How different would our community look if all of us took the time to make our passion our priority? What if we sought out places where we could help address societal issues, instead of just talking about the problems?
United Way has long held the belief that volunteers are a powerful asset when seeking to solve community issues. Nonprofits have passionate leaders, valuable expertise and they understand the underlying issues facing our neighbor’s greatest needs. But what they often lack is sufficient manpower to fully implement the strategies and programs they know could actually help improve conditions over time. That’s where volunteers can help to fill the gap.
ieVolunteers has just been launched as a new volunteer hub for the region. The newly designed website focuses on key local issues that United Way and our partners know are most critical to the Inland Empire, from poverty and homelessness to health and education. The goal is to connect caring local residents with meaningful volunteer opportunities that align with their interests and schedule.
The website contains links to over 50 reputable, local organizations and programs needing volunteers to help maximize their impact. To be included as a United Way Community Impact Partner, each organization is evaluated by a group of local community members who select only those that can measurably demonstrate the impact of their work.

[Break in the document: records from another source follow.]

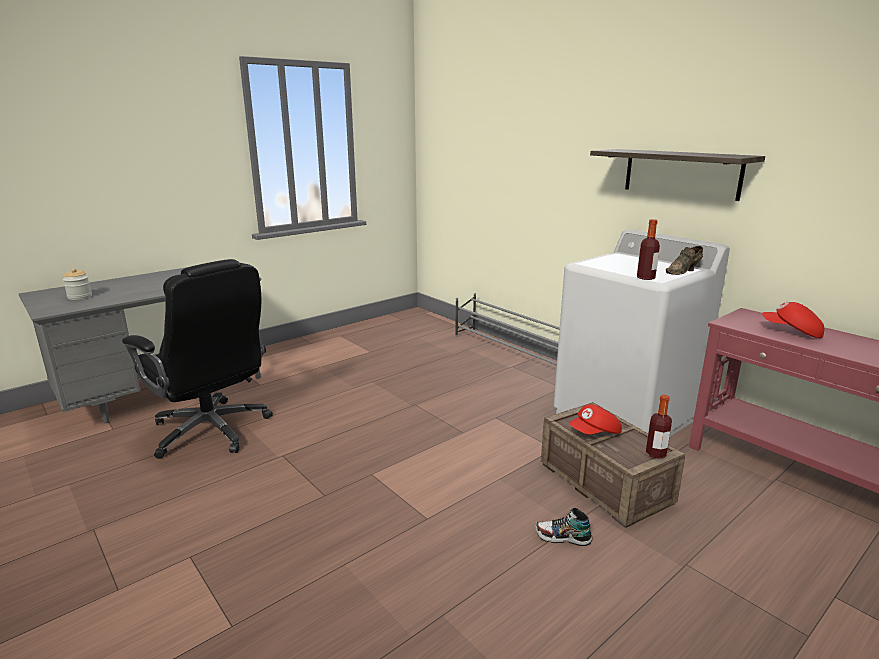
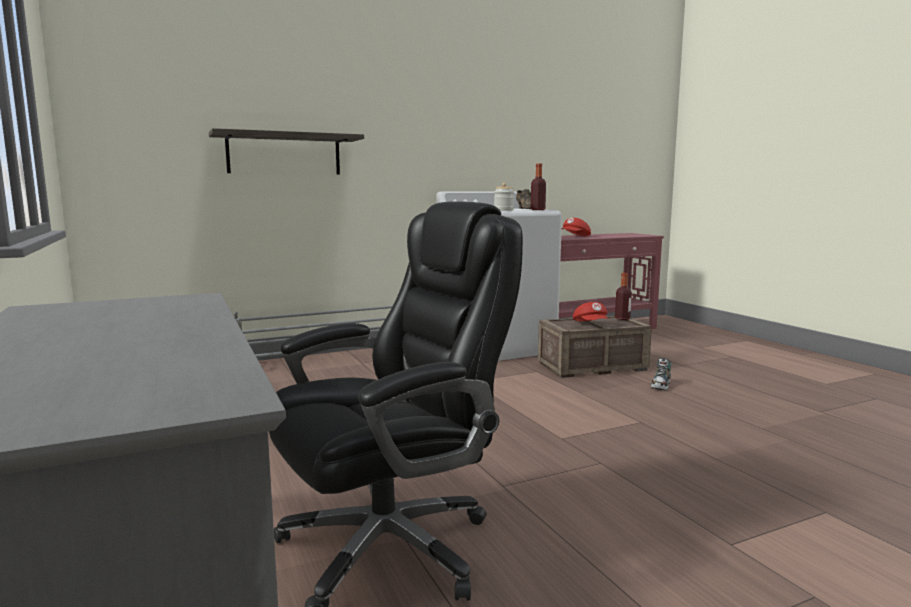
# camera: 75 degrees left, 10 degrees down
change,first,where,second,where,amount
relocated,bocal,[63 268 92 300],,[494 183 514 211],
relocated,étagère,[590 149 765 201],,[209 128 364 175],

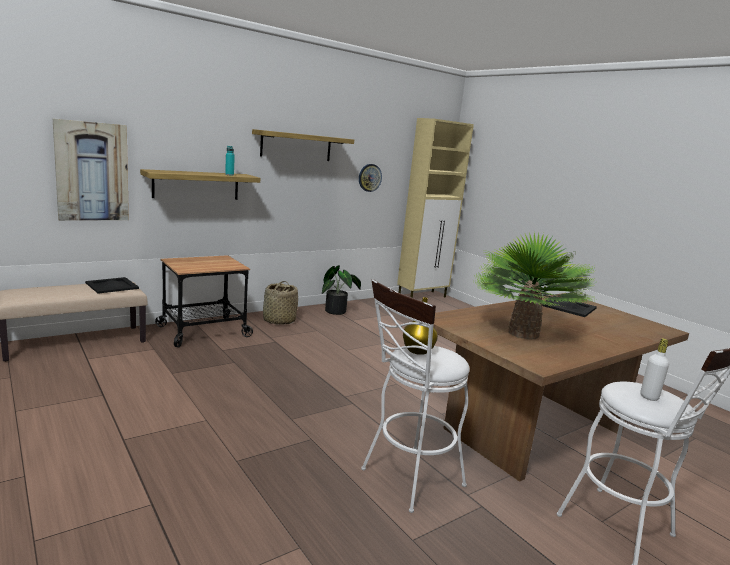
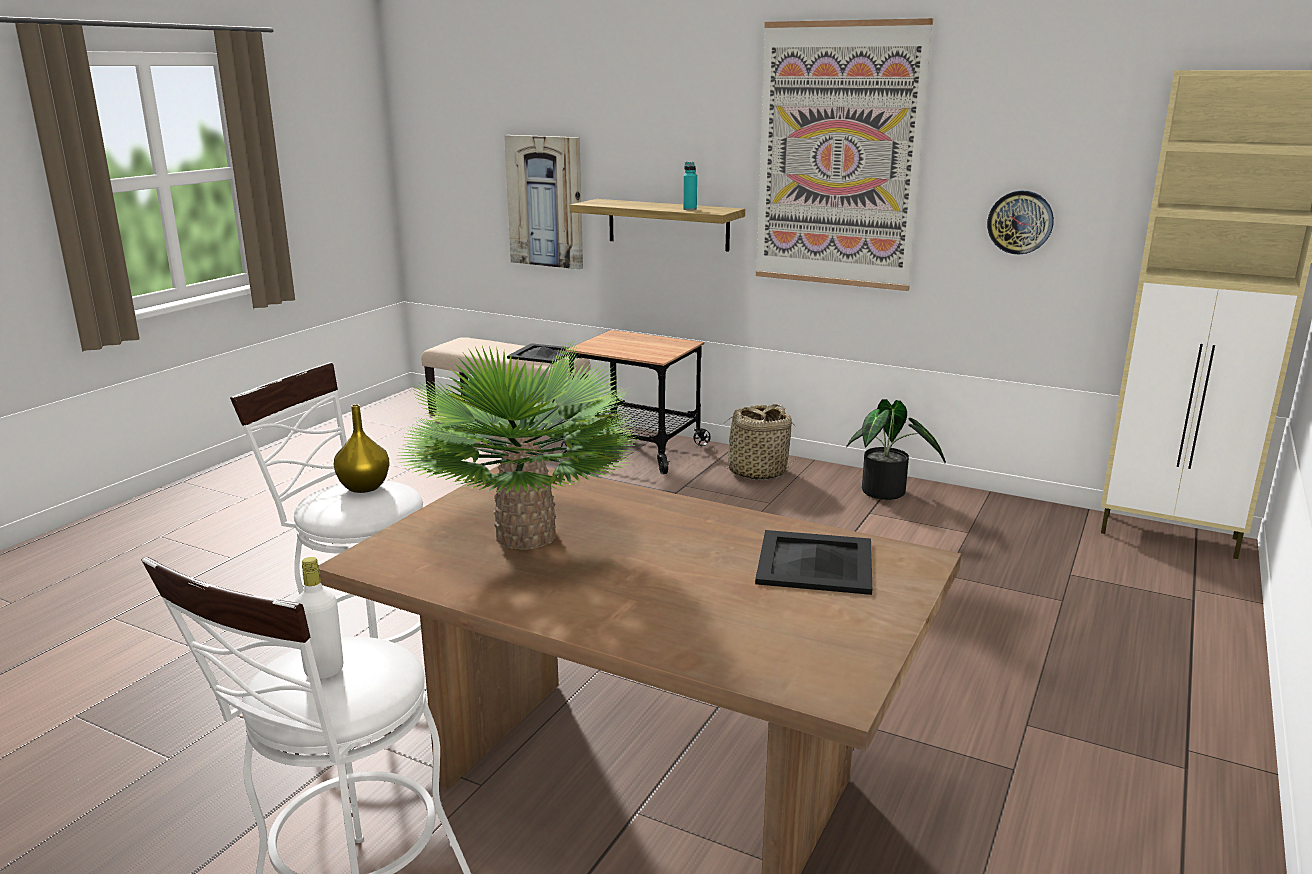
# camera: 65 degrees right, 5 degrees up
change,first,where,second,where,amount
exchanged,étagère,[252 129 354 161],tableau,[756 18 933 291],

This group of organizations is working every day to address an array of needs in the Inland Empire. Programs needing volunteers range from after-school programs, tutoring, mentoring and career speakers, to assistance helping the sick, homeless, foster youth and those impacted by domestic violence.
We know that everyone volunteers for a different reason. For some, it’s to build new relationships or develop new skills, and for others it’s to apply their life experience to helping those in need or simply to know they are making a difference. But I’ve consistently seen that regardless of the reason, volunteerism is good for the soul.

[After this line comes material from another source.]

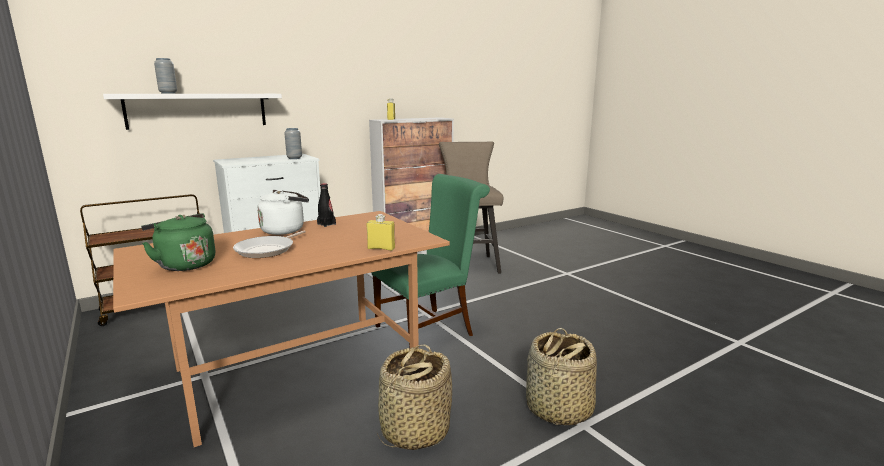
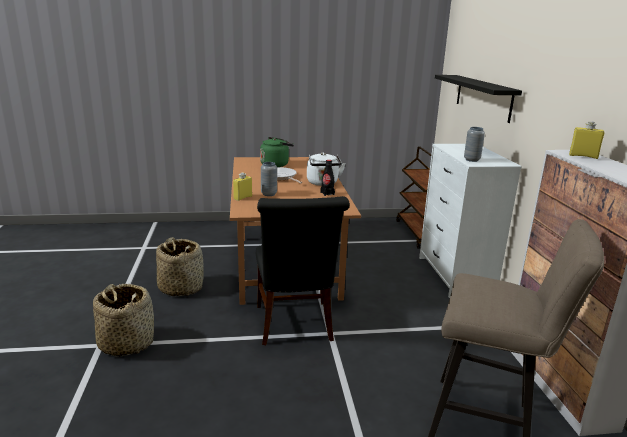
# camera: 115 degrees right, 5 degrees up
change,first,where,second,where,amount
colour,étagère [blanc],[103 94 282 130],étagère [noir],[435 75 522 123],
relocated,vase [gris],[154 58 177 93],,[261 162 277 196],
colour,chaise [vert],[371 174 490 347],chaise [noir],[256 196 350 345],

Hilda Fried, an 82-year-old RSVP volunteer from Upland, is proving that it’s never too late to start giving back. “I like helping people,” Hilda said. “Coming here has made me very happy. I’m thankful I am able to continue to be a help to others.”
An entire RSVP section is dedicated to opportunities for those who are nearing or currently in retirement, 55 years or older. Volunteers are needed to help preschoolers, serve as a listening ear for youth in foster care, assist adult learners and help at a local museum or several other local organizations.
Gregory Bradbard is president and CEO of the Inland Empire United Way.